====== Source text ======
Exhibit A STATEMENT OF WORK # 1   A1
Exhibit B Production Services   Intentiaonally Omitted
Exhibit C Influencer Services   C5
Exhibit D Content Creation, Work for Hire and other Creative Services   D1
Exhibit E Sweepstakes and Contests   Intentionally Omited
Exhibit G Consulting, Strategic Advice, and Research Services   Intentionally Omited
Exhibit I Media Strategy and Media Buying Services   1

 

SCHEDULES – see https://docs.hasbro.com/en-us/legal/agency

SCHEDULE 1 Advertising Content Guidelines

SCHEDULE 2 External TikTok Guidelines for Agencies/Third Parties

SCHEDULE 3 [Intentionally Omitted]

SCHEDULE 4 Influencer Disclosure Policy

SCHEDULE 5 Third Party COPPA Notice

SCHEDULE 6 [Intentionally Omitted]

SCHEDULE 7 Form Influencer Contract

 

 

1 Additional Exhibits to be included based on subsequent SOWs per Section 1.1 of the Agreement.

 

 
 

 

Exhibit A

 

STATEMENT OF WORK # 1

 

This Statement of Work # 1 (this “SOW” or “Statement of Work”) dated August 18, 2023 (the “SOW Effective Date”) under the Master Services Agreement between Hasbro, Inc. (“Client”) and RAD AI (“Agency”) dated August 18, 2023 (the “Agreement”) is entered into by Client and Agency. The terms and conditions of the Agreement are hereby incorporated herein by reference. In the event of a conflict between the Agreement and this SOW, the terms of the Agreement shall prevail, unless this SOW expressly references the specific provision in the Agreement to be modified by this SOW. All capitalized terms that are used but not defined in this SOW shall have the respective meanings given to them in the Agreement.
======
Set task
Reproduce the contract excerpt from "SCHEDULE 5 Third" up to and including "of the Agreement.", renaming "Form Influencer Contract" to "Standard Influencer Agreement". Rely solely on the contract excerpt for what follows.
====== Dataset excerpts ======
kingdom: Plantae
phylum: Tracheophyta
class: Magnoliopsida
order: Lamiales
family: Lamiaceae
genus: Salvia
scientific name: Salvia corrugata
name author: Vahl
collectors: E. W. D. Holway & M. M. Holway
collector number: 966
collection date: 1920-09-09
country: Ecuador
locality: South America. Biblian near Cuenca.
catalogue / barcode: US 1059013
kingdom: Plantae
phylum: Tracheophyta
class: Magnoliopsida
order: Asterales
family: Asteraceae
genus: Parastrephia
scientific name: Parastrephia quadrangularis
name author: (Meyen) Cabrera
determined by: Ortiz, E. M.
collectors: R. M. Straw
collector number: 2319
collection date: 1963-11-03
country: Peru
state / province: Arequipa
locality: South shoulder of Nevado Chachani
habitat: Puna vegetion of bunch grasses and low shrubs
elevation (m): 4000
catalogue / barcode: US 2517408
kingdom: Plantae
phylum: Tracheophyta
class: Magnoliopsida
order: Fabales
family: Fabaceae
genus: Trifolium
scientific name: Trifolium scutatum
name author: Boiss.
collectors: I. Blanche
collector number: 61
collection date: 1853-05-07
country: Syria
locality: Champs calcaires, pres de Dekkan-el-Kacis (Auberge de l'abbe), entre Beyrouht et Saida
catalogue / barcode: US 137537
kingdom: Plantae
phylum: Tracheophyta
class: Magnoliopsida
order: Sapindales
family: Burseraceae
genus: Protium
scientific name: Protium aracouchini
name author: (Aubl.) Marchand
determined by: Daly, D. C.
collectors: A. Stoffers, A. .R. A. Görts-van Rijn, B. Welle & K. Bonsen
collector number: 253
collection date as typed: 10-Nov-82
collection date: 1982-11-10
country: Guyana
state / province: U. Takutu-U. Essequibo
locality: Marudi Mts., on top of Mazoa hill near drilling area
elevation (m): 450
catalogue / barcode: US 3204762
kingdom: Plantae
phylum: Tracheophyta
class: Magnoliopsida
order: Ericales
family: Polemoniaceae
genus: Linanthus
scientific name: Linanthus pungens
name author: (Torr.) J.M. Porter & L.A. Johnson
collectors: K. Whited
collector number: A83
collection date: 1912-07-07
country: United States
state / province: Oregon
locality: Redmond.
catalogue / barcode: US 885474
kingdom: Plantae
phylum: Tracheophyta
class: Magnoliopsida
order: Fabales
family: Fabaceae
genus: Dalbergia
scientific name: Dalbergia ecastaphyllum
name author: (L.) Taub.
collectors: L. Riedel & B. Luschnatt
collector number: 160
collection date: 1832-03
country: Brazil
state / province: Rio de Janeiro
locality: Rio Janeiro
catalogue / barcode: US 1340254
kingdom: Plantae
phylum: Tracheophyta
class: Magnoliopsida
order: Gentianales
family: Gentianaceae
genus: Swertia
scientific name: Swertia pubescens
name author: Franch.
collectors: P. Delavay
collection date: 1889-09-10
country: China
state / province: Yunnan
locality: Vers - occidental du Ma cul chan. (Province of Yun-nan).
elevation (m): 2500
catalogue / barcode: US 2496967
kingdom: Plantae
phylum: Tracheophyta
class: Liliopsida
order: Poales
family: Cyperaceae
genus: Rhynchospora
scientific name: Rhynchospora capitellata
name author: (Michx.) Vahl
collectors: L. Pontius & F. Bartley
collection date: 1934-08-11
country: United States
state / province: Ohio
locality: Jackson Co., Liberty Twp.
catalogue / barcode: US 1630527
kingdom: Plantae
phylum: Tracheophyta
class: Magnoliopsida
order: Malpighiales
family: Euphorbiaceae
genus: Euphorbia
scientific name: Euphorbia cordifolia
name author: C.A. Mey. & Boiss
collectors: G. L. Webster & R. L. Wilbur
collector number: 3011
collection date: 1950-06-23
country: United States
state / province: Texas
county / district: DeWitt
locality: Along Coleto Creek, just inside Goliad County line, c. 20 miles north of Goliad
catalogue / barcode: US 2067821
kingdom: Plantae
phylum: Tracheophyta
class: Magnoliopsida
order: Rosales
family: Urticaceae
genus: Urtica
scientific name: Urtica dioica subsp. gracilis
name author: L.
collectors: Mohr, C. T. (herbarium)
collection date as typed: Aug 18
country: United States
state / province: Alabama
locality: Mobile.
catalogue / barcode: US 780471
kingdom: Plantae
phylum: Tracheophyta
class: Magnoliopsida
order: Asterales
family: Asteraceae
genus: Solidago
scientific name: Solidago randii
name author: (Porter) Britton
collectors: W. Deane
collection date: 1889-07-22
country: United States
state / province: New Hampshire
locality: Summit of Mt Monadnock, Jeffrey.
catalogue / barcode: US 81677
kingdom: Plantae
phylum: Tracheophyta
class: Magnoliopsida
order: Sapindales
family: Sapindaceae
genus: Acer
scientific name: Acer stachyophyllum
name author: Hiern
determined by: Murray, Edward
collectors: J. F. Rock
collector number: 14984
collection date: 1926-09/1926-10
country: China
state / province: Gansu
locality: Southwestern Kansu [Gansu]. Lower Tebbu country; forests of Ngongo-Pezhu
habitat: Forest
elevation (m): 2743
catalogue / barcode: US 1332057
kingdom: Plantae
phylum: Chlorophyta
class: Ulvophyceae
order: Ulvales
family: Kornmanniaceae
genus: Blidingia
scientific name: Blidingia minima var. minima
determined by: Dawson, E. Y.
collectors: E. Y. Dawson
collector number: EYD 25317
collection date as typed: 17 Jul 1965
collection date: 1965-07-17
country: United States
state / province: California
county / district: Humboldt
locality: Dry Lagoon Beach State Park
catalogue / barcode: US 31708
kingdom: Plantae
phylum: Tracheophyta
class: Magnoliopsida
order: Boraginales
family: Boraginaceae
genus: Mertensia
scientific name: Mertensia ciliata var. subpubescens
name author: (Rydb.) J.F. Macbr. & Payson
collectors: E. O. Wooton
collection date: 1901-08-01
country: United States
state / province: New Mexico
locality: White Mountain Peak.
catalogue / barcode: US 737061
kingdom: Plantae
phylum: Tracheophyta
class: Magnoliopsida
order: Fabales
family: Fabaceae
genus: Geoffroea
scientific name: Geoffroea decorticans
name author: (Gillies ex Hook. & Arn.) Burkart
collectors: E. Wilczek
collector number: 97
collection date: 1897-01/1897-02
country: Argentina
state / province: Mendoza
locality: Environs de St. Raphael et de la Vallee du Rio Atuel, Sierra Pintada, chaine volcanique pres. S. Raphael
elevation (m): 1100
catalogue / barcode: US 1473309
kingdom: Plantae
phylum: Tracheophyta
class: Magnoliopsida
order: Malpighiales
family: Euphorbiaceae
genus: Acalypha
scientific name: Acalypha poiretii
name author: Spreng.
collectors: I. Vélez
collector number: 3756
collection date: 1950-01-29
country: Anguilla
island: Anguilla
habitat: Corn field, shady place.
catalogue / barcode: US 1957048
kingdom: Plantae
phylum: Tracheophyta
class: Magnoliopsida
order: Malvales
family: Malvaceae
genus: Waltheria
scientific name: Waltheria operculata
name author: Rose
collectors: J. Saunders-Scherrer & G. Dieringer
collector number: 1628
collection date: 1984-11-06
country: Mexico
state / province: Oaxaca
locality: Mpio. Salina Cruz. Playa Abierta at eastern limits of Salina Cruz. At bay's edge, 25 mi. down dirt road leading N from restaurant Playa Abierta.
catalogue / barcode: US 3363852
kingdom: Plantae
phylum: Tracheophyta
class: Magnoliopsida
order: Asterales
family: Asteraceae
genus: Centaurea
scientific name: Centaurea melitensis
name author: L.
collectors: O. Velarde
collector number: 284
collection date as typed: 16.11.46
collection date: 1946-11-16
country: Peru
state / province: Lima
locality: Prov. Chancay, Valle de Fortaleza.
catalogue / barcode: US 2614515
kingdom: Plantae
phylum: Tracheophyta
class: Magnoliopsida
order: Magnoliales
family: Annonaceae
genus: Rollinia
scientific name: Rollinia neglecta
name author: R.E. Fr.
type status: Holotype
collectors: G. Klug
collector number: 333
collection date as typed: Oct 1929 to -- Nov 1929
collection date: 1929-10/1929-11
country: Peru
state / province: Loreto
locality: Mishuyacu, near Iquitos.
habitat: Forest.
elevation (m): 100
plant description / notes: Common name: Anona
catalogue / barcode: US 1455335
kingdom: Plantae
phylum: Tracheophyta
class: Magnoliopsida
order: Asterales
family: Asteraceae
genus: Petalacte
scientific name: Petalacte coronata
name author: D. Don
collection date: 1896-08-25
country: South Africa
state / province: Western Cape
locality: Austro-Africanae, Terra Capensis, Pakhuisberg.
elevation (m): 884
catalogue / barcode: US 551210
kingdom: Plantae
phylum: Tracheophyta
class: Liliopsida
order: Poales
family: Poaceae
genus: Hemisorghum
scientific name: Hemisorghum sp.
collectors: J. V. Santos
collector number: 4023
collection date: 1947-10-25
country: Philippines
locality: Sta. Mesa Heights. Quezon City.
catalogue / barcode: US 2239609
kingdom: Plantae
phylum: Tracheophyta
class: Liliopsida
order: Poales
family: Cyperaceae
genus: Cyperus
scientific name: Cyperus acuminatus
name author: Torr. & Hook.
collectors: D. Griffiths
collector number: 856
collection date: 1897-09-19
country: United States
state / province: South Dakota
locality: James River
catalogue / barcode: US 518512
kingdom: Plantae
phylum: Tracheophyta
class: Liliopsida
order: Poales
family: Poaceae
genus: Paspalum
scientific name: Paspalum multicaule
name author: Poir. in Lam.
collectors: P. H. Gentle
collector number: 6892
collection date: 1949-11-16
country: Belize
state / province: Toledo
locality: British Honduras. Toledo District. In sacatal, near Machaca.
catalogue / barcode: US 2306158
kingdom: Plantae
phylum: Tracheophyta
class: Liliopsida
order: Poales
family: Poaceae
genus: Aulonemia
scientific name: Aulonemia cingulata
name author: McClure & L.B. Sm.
======
The response
SCHEDULE 5 Third Party COPPA Notice

SCHEDULE 6 [Intentionally Omitted]

SCHEDULE 7 Standard Influencer Agreement

 

 

1 Additional Exhibits to be included based on subsequent SOWs per Section 1.1 of the Agreement.